Despite incremental improvements in the U.S. economic situation — including the inflation rate reaching a two-year low in June — American views of the state of the economy remain quite negative, new polling by the Economist/YouGov finds.
Nearly half of Americans (47%) believe the U.S. is currently in recession; an additional 21% say a recession is very or somewhat likely in the next year. Republicans (66%) are more than twice as likely as Democrats (31%) to say we're currently in a recession. Another 21% of Americans think a recession within the next 12 months is very (3%) or somewhat (18%) likely. (Economists say we are not in a recession and are less sure than they once were that one is imminent.)

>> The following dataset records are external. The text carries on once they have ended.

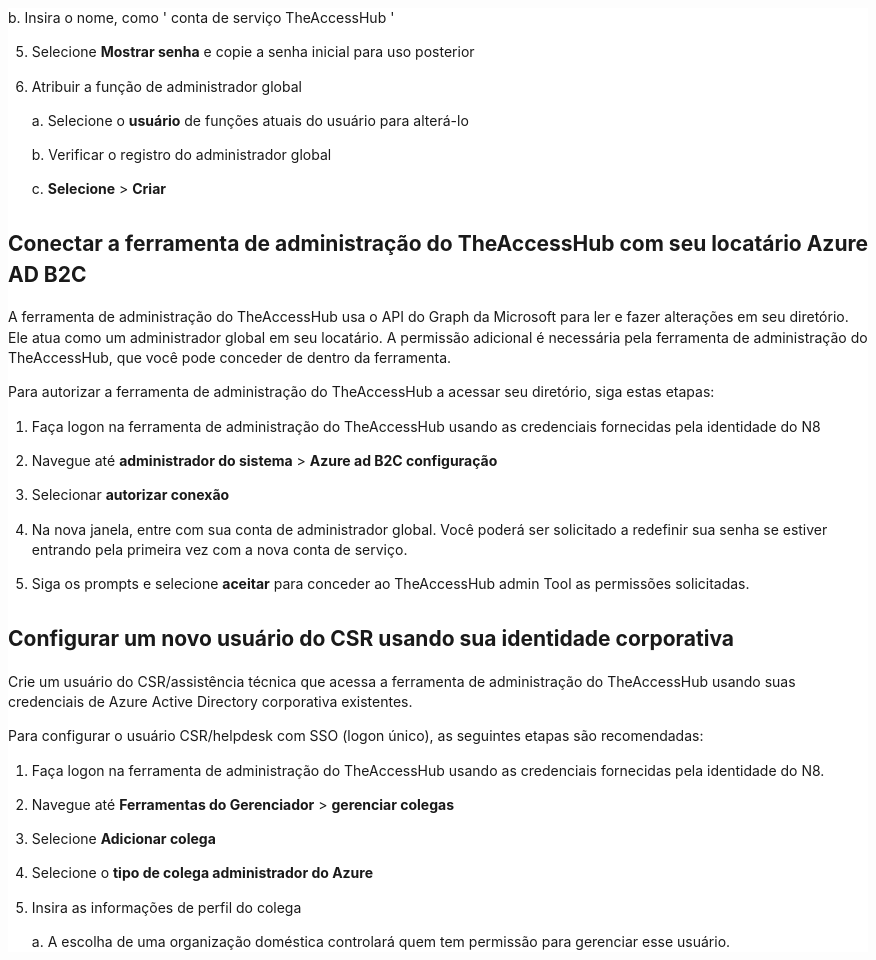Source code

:    b. Insira o nome, como ' conta de serviço TheAccessHub '

5. Selecione **Mostrar senha** e copie a senha inicial para uso posterior
6. Atribuir a função de administrador global

   a. Selecione o **usuário** de funções atuais do usuário para alterá-lo

   b. Verificar o registro do administrador global

   c. **Selecione**  >  **Criar**

## <a name="connect-theaccesshub-admin-tool-with-your-azure-ad-b2c-tenant"></a>Conectar a ferramenta de administração do TheAccessHub com seu locatário Azure AD B2C

A ferramenta de administração do TheAccessHub usa o API do Graph da Microsoft para ler e fazer alterações em seu diretório. Ele atua como um administrador global em seu locatário. A permissão adicional é necessária pela ferramenta de administração do TheAccessHub, que você pode conceder de dentro da ferramenta.

Para autorizar a ferramenta de administração do TheAccessHub a acessar seu diretório, siga estas etapas:

1. Faça logon na ferramenta de administração do TheAccessHub usando as credenciais fornecidas pela identidade do N8

2. Navegue até **administrador do sistema**  >  **Azure ad B2C configuração**

3. Selecionar **autorizar conexão**

4. Na nova janela, entre com sua conta de administrador global. Você poderá ser solicitado a redefinir sua senha se estiver entrando pela primeira vez com a nova conta de serviço.

5. Siga os prompts e selecione **aceitar** para conceder ao TheAccessHub admin Tool as permissões solicitadas.

## <a name="configure-a-new-csr-user-using-your-enterprise-identity"></a>Configurar um novo usuário do CSR usando sua identidade corporativa

Crie um usuário do CSR/assistência técnica que acessa a ferramenta de administração do TheAccessHub usando suas credenciais de Azure Active Directory corporativa existentes.

Para configurar o usuário CSR/helpdesk com SSO (logon único), as seguintes etapas são recomendadas:

1. Faça logon na ferramenta de administração do TheAccessHub usando as credenciais fornecidas pela identidade do N8.

2. Navegue até **Ferramentas do Gerenciador**  >  **gerenciar colegas**

3. Selecione **Adicionar colega**

4. Selecione o **tipo de colega administrador do Azure**

5. Insira as informações de perfil do colega

   a. A escolha de uma organização doméstica controlará quem tem permissão para gerenciar esse usuário.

Most Americans (57%) say that "the prices of goods and services you buy" is the best measure of how the national economy is doing. Far fewer name "the unemployment rate and jobs report" (15%), "your personal finances" (10%), or "the stock market index" (6%).
While the number of jobs has increased since 2021, and the number of jobs has gone up in every month during that span, just 38% of Americans — including 47% of Democrats and 30% of Republicans — say that the number of jobs is increasing. Meanwhile, 23% say it's decreasing and 38% say it's staying the same.
Unemployment is viewed as a very or somewhat serious national problem by 60% of Americans. But when asked to say which is a more important problem — unemployment or inflation — Americans choose inflation by 53% to 4%; 37% say the two are equally important problems.
Just 15% of Americans expect inflation to drop in the next six months; 43% expect it will be higher in six months than it is today and 26% expect it will be the same.
President Joe Biden's approval rating is virtually unchanged from last week: 39% strongly or somewhat approve of his job performance. The share who approve of his handling of jobs and the economy is 41%, also nearly unchanged. Approval of his handling of inflation/prices, however, has dropped 4 percentage points in the last week, to 29% approving from 33% approving. Among Republicans, 93% strongly or somewhat disapprove, up from 80% two months before — an increase of 13 percentage points during a period when monthly reports showed price increases were slowing.
See the toplines and crosstabs from the Economist/YouGov poll conducted on July 8 - 11, 2023 among 1,500 U.S. adult citizens.
Methodology: Respondents were selected from YouGov’s opt-in panel using sample matching. A random sample (stratified by gender, age, race, education, geographic region, and voter registration) was selected from the 2019 American Community Survey. The sample was weighted according to gender, age, race, education, 2020 election turnout and presidential vote, baseline party identification, and current voter registration status. Demographic weighting targets come from the 2019 American Community Survey. Baseline party identification is the respondent’s most recent answer given prior to November 1, 2022, and is weighted to the estimated distribution at that time (33% Democratic, 31% Republican). The margin of error for the overall sample is approximately 3%.